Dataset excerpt
══════════

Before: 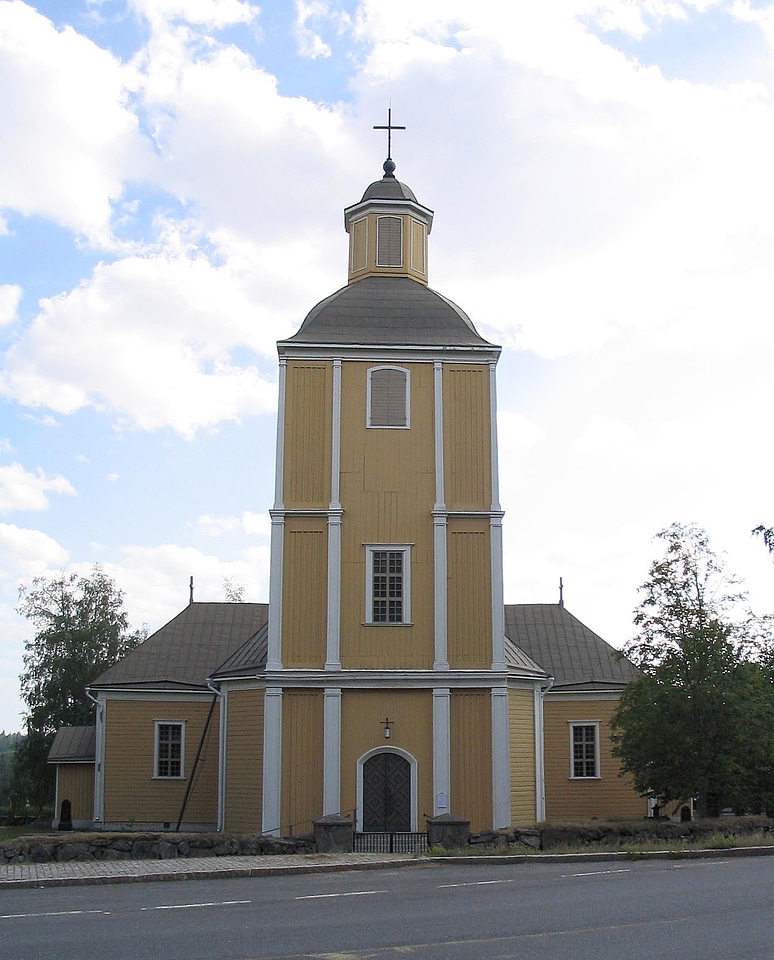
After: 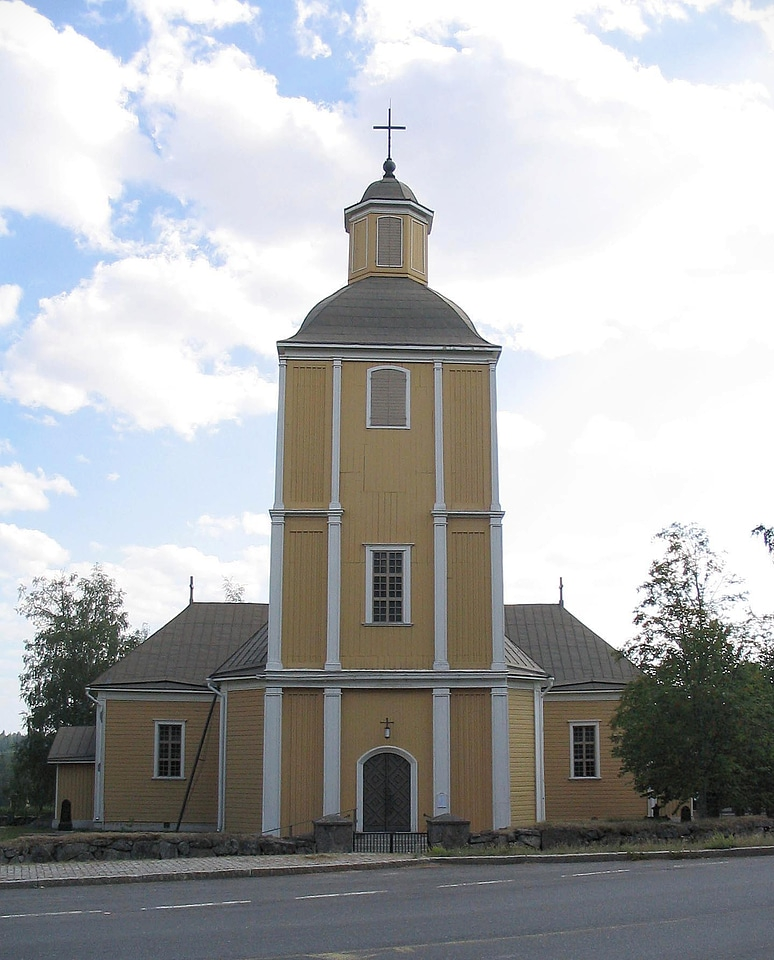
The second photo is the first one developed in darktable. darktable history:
shadows and highlights: shadows 25.55, highlights -26.36
vignetting: fall-off start 116.48%, fall-off radius 58.52%
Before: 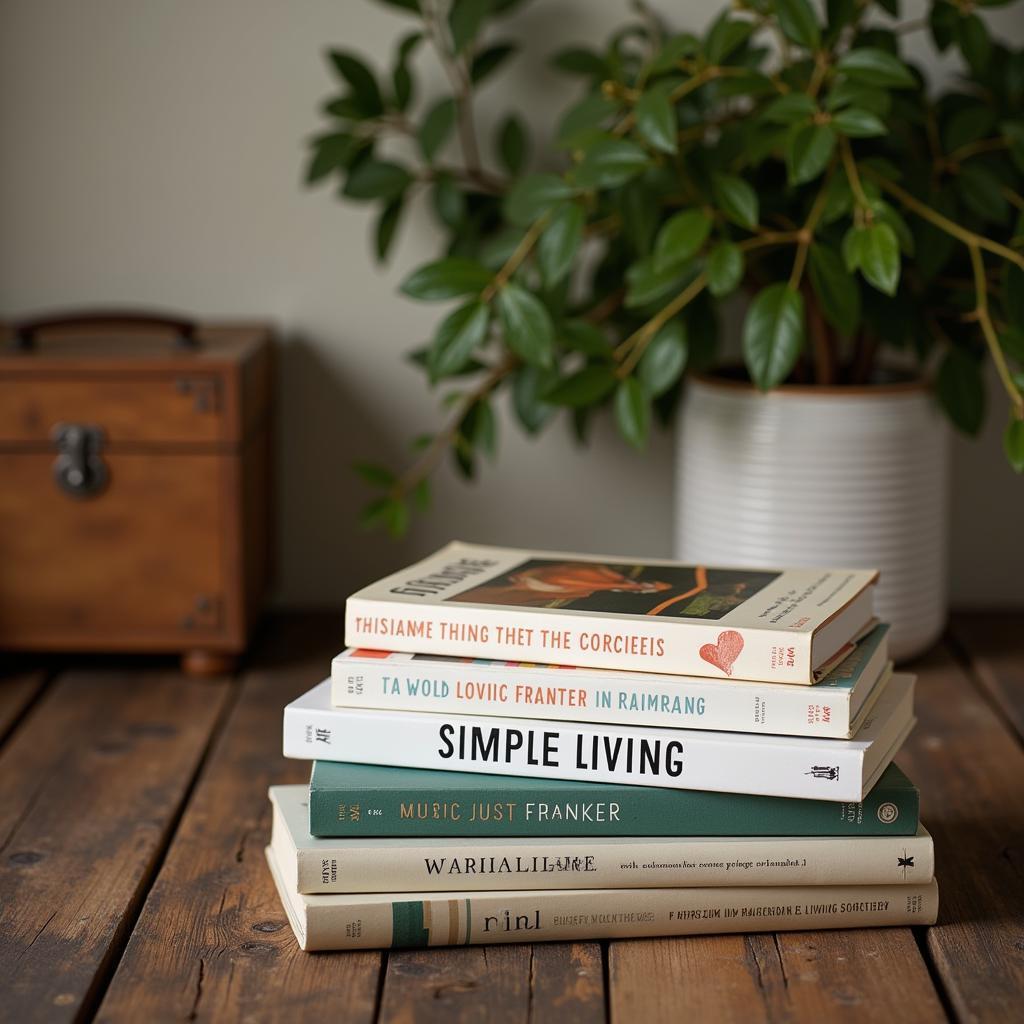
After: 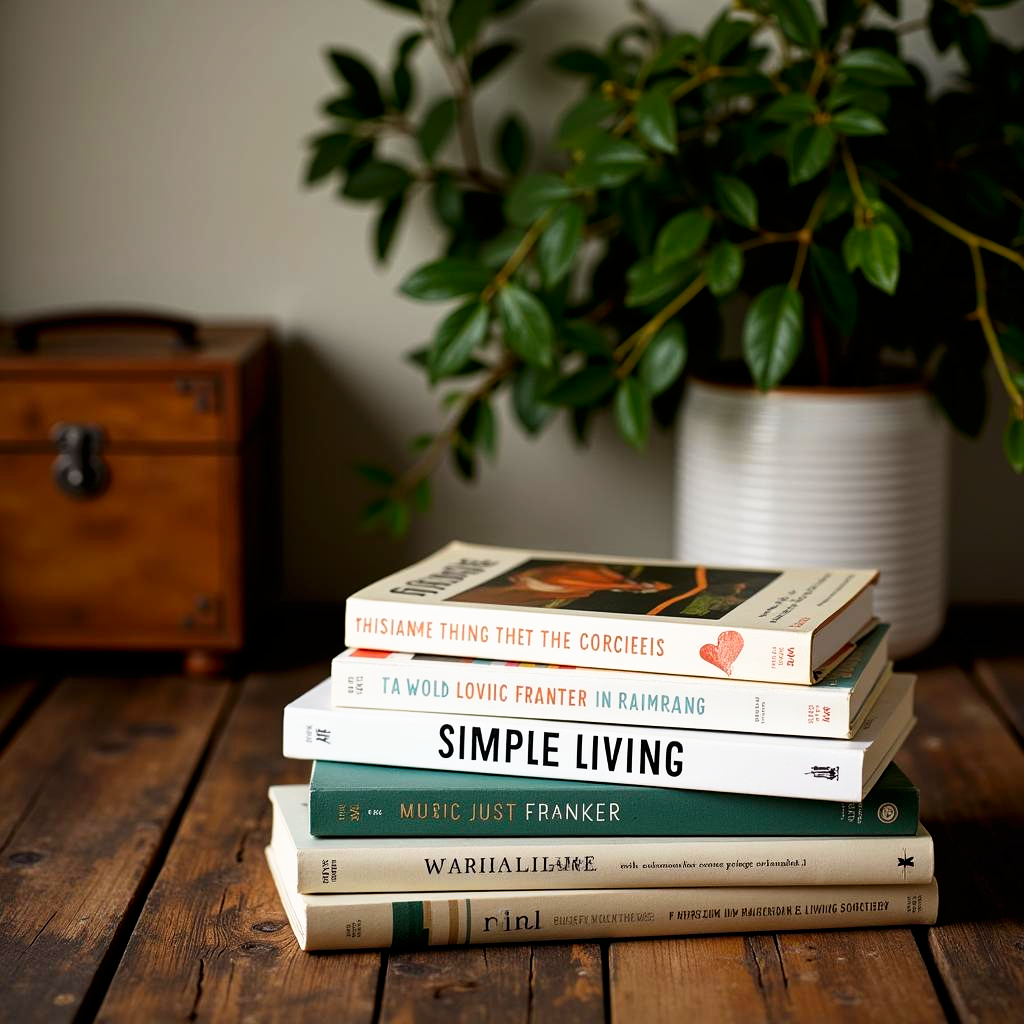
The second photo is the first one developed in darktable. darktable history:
tone curve: curves: ch0 [(0, 0) (0.003, 0) (0.011, 0.001) (0.025, 0.002) (0.044, 0.004) (0.069, 0.006) (0.1, 0.009) (0.136, 0.03) (0.177, 0.076) (0.224, 0.13) (0.277, 0.202) (0.335, 0.28) (0.399, 0.367) (0.468, 0.46) (0.543, 0.562) (0.623, 0.67) (0.709, 0.787) (0.801, 0.889) (0.898, 0.972) (1, 1)], preserve colors none
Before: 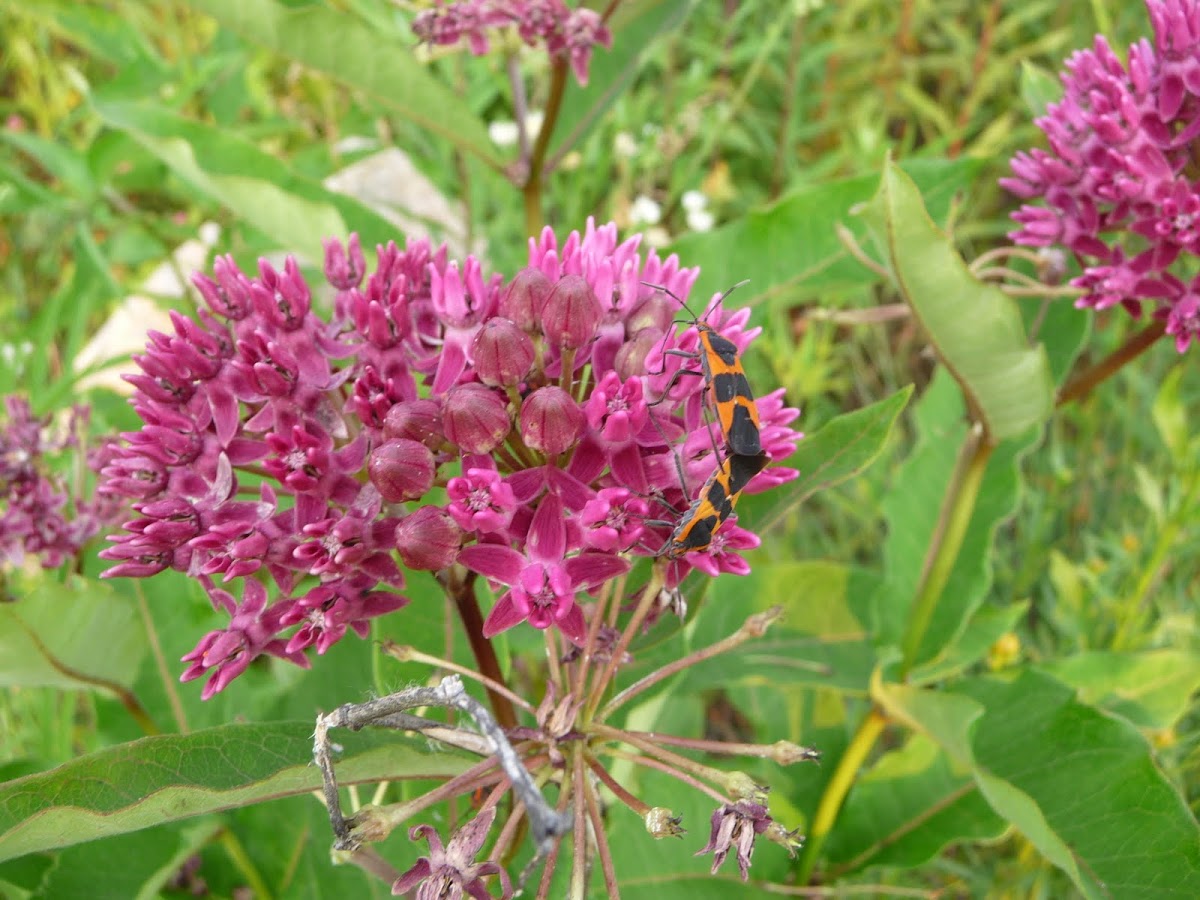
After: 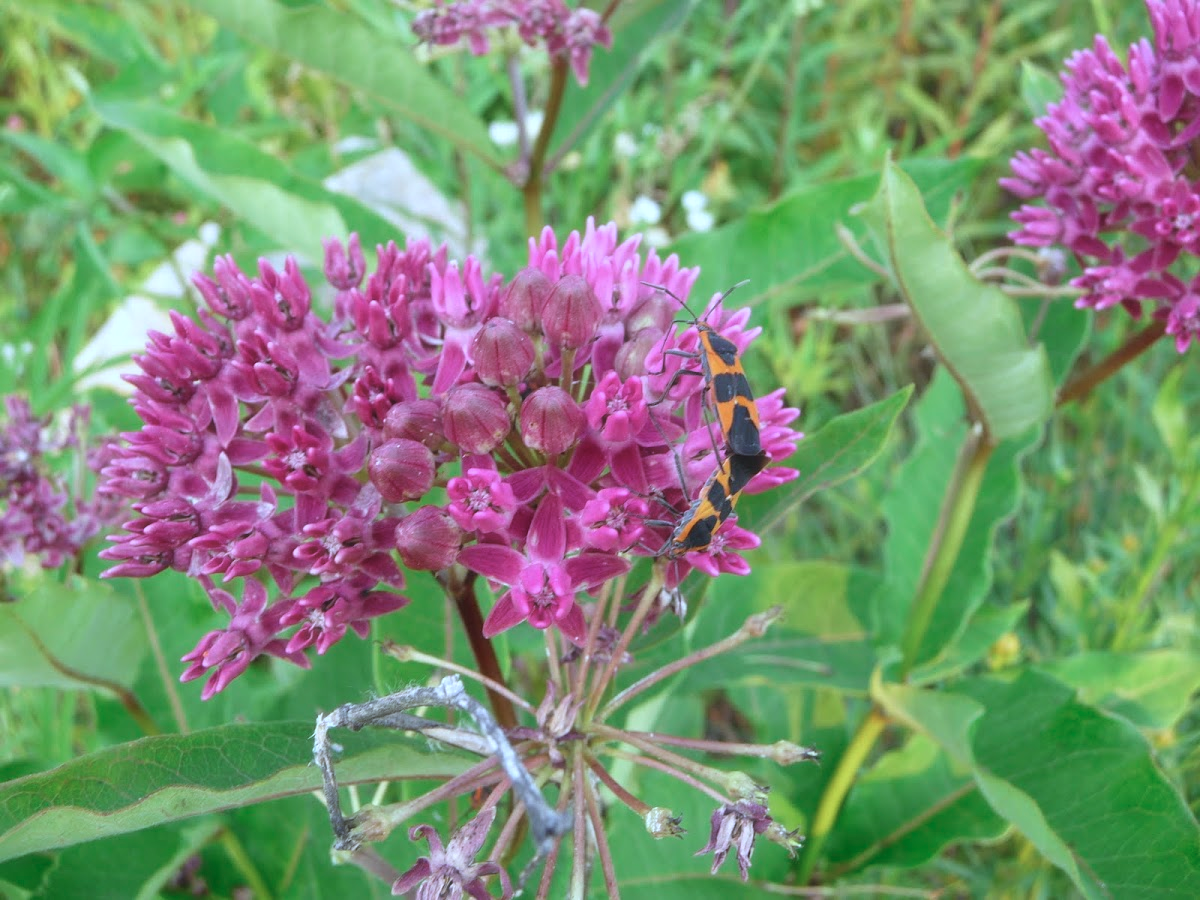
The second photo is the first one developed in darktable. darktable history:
haze removal: strength -0.102, compatibility mode true, adaptive false
color calibration: illuminant custom, x 0.388, y 0.387, temperature 3794.15 K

══════════

• **Exercise**
Write out the text of every row above verbatim, leaving out the pictures.

• **Answer to this task**
Before: 
After: 
The second photo is the first one developed in darktable. darktable history:
shadows and highlights: shadows 25.55, highlights -26.36
vignetting: fall-off start 116.48%, fall-off radius 58.52%
Before: 
After: 
The second photo is the first one developed in darktable. darktable history:
tone curve: curves: ch0 [(0, 0) (0.003, 0) (0.011, 0.001) (0.025, 0.002) (0.044, 0.004) (0.069, 0.006) (0.1, 0.009) (0.136, 0.03) (0.177, 0.076) (0.224, 0.13) (0.277, 0.202) (0.335, 0.28) (0.399, 0.367) (0.468, 0.46) (0.543, 0.562) (0.623, 0.67) (0.709, 0.787) (0.801, 0.889) (0.898, 0.972) (1, 1)], preserve colors none
Before: 
After: 
The second photo is the first one developed in darktable. darktable history:
haze removal: strength -0.102, compatibility mode true, adaptive false
color calibration: illuminant custom, x 0.388, y 0.387, temperature 3794.15 K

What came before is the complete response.